# Silver Layer Transformation – Weather Data

This notebook processes the raw **bronze.weather_data** table into the **silver.weather_data** table.

### Steps performed:
1. **Read** the raw weather data from the Bronze layer.  
2. **Clean & Transform**:  
   - Remove duplicate records based on `weather_id` and `timestamp`.  
   - Standardize `wind_direction` to uppercase.  
   - Apply basic data quality filters (valid ranges for temperature and humidity).  
3. **Write** the cleaned data into the Silver layer as a Delta table.  

**Output:**  
A curated `silver.weather_data` table ready for downstream analytics.


In [0]:
# Databricks notebook source
from pyspark.sql.functions import col, upper

# Read from Bronze
bronze_weather_df = spark.read.format("delta").table("bronze.weather_data")

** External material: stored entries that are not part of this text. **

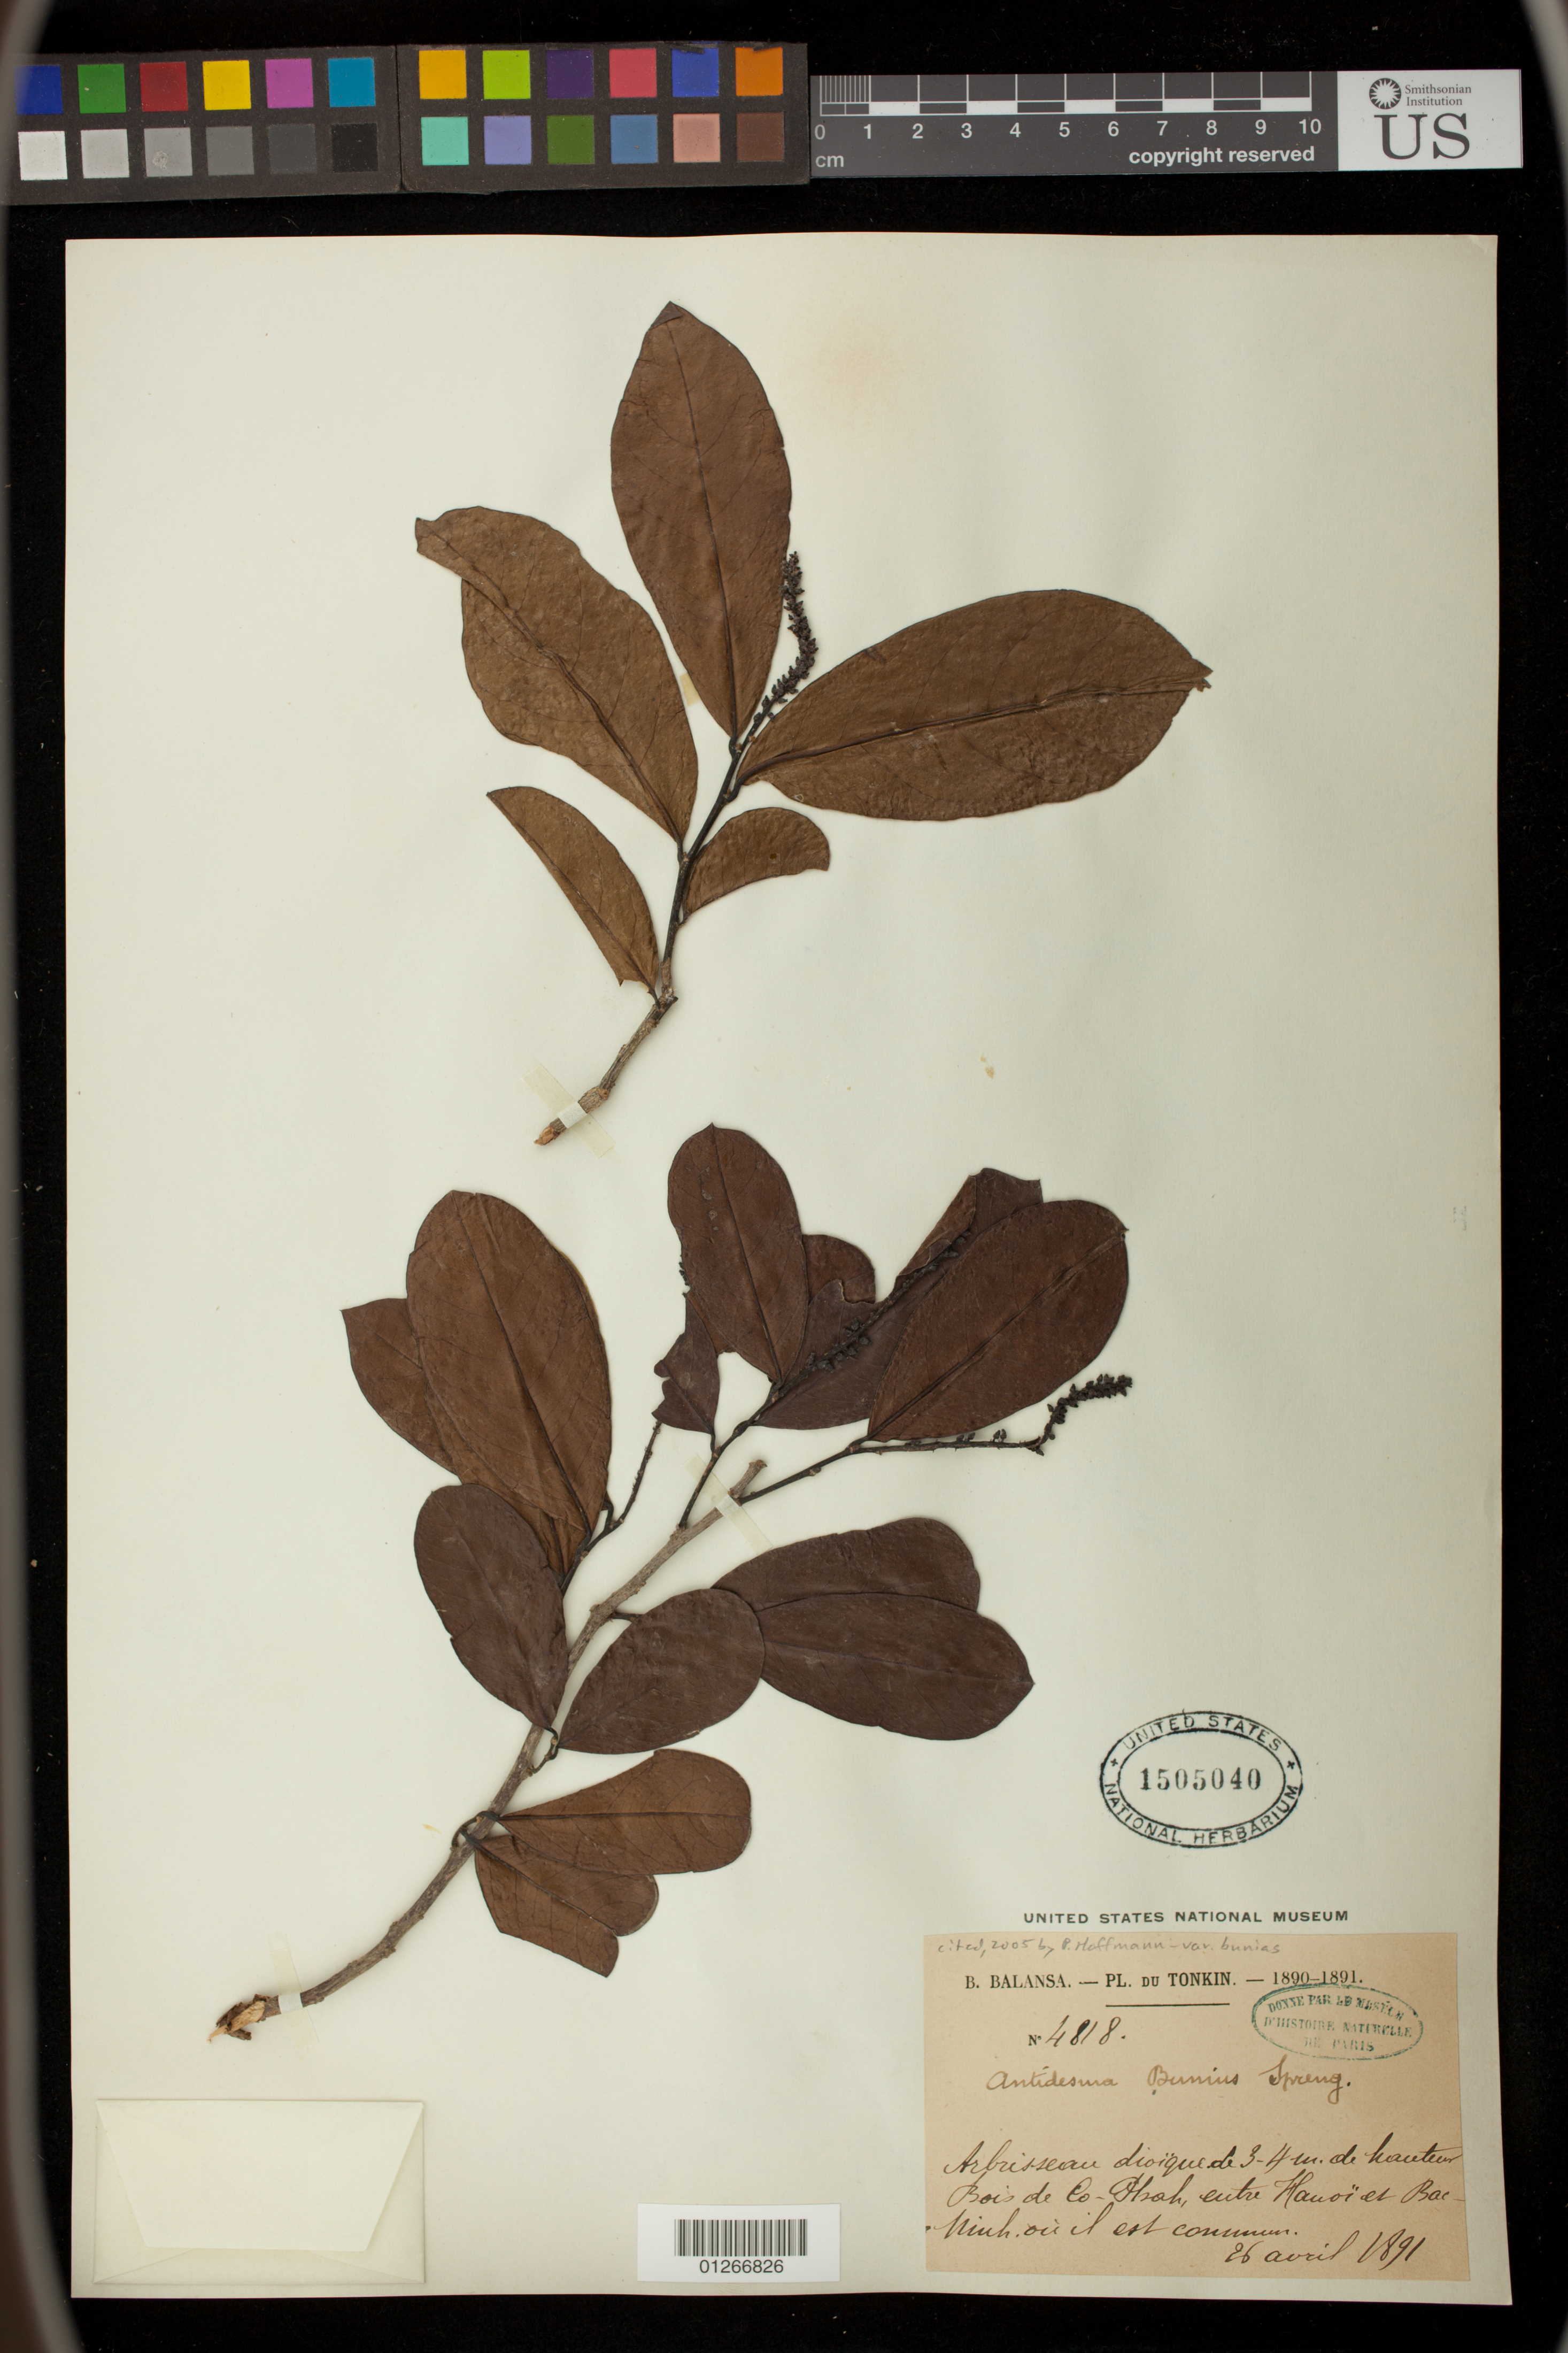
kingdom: Plantae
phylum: Tracheophyta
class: Magnoliopsida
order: Malpighiales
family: Phyllanthaceae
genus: Antidesma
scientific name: Antidesma bunius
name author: (L.) Spreng.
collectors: B. Balansa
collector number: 4818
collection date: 1891-04-26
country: Vietnam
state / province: Ha Noi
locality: Bois de Co-Ahah, entre Hanoi et Bac Minh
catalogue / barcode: US 1505040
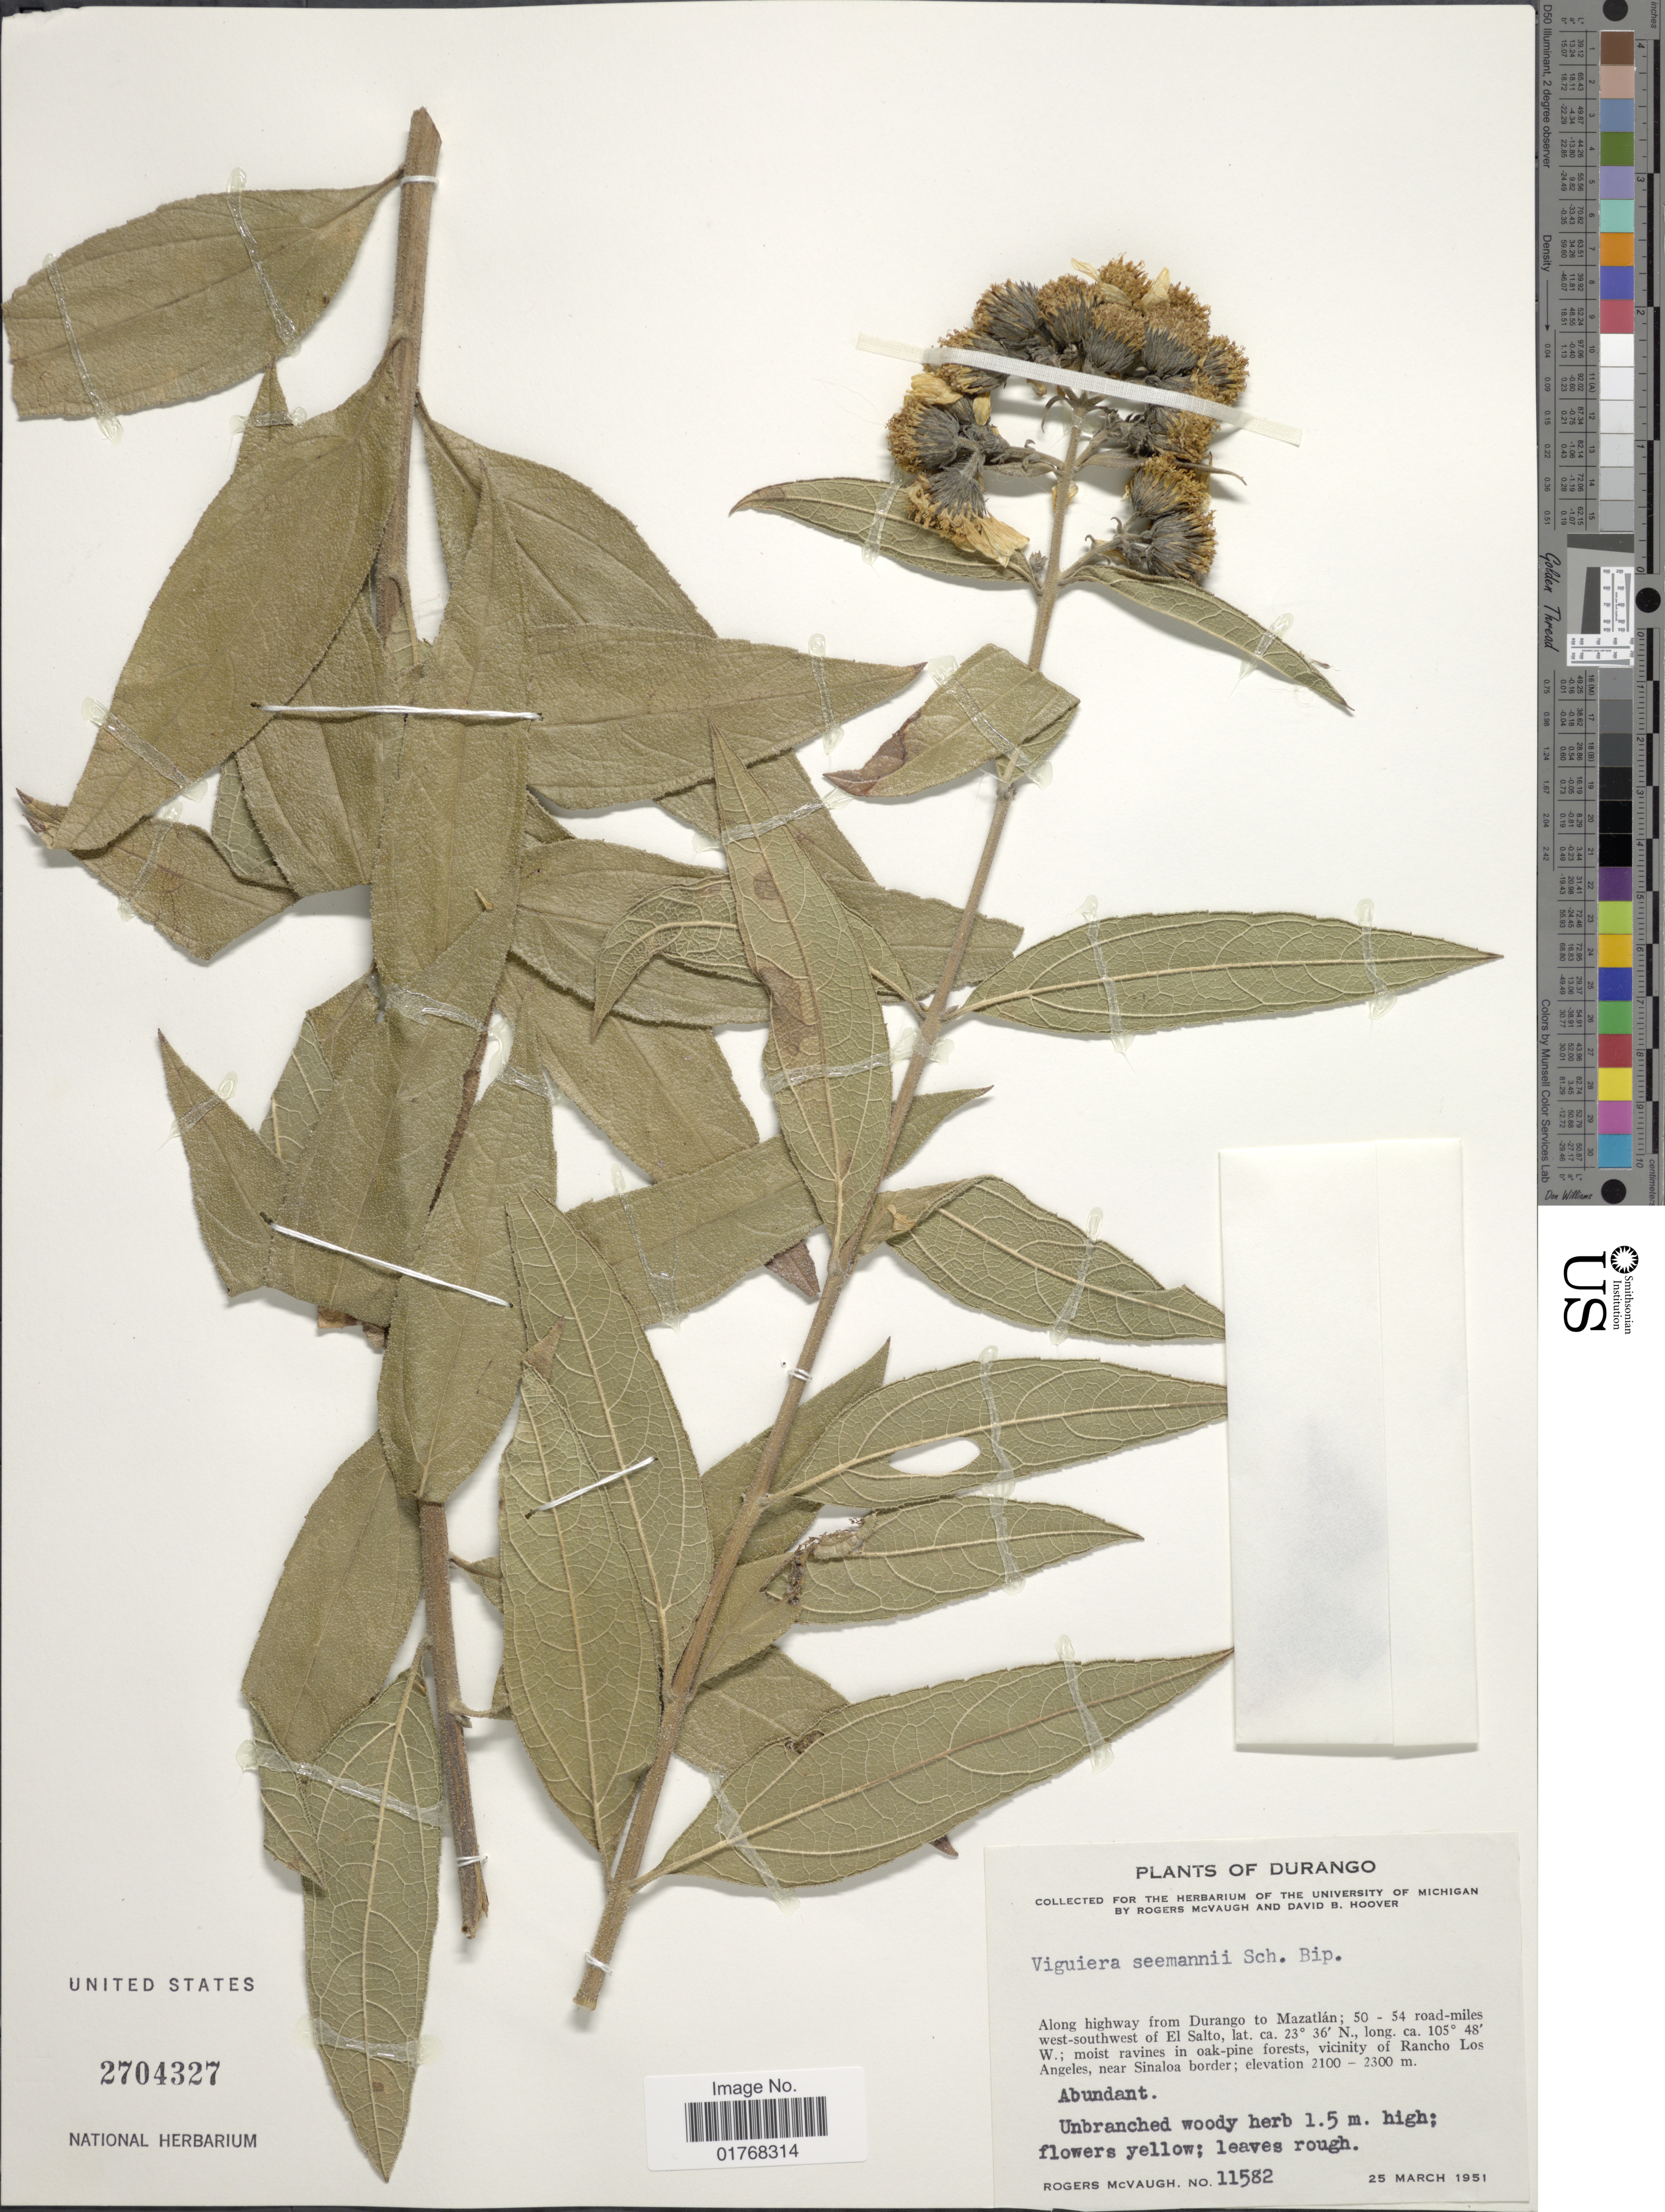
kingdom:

# Transformations / Cleaning
silver_weather_df = (
    bronze_weather_df
    # Remove duplicates
    .dropDuplicates(["weather_id", "timestamp"])
    # Ensure wind_direction is uppercase
    .withColumn("wind_direction", upper(col("wind_direction")))
    # Basic sanity filters
    .filter(col("track_temperature") > -50)   # remove invalid values
    .filter(col("air_temperature") > -50)     # remove invalid values
    .filter(col("humidity").between(0, 100))  # valid humidity %
)

# Write to Silver
(
    silver_weather_df.write
    .format("delta")
    .mode("overwrite")   # for first run, switch to "append" for incremental loads
    .saveAsTable("silver.weather_data")
)

print("✅ weather_data table created successfully in silver layer")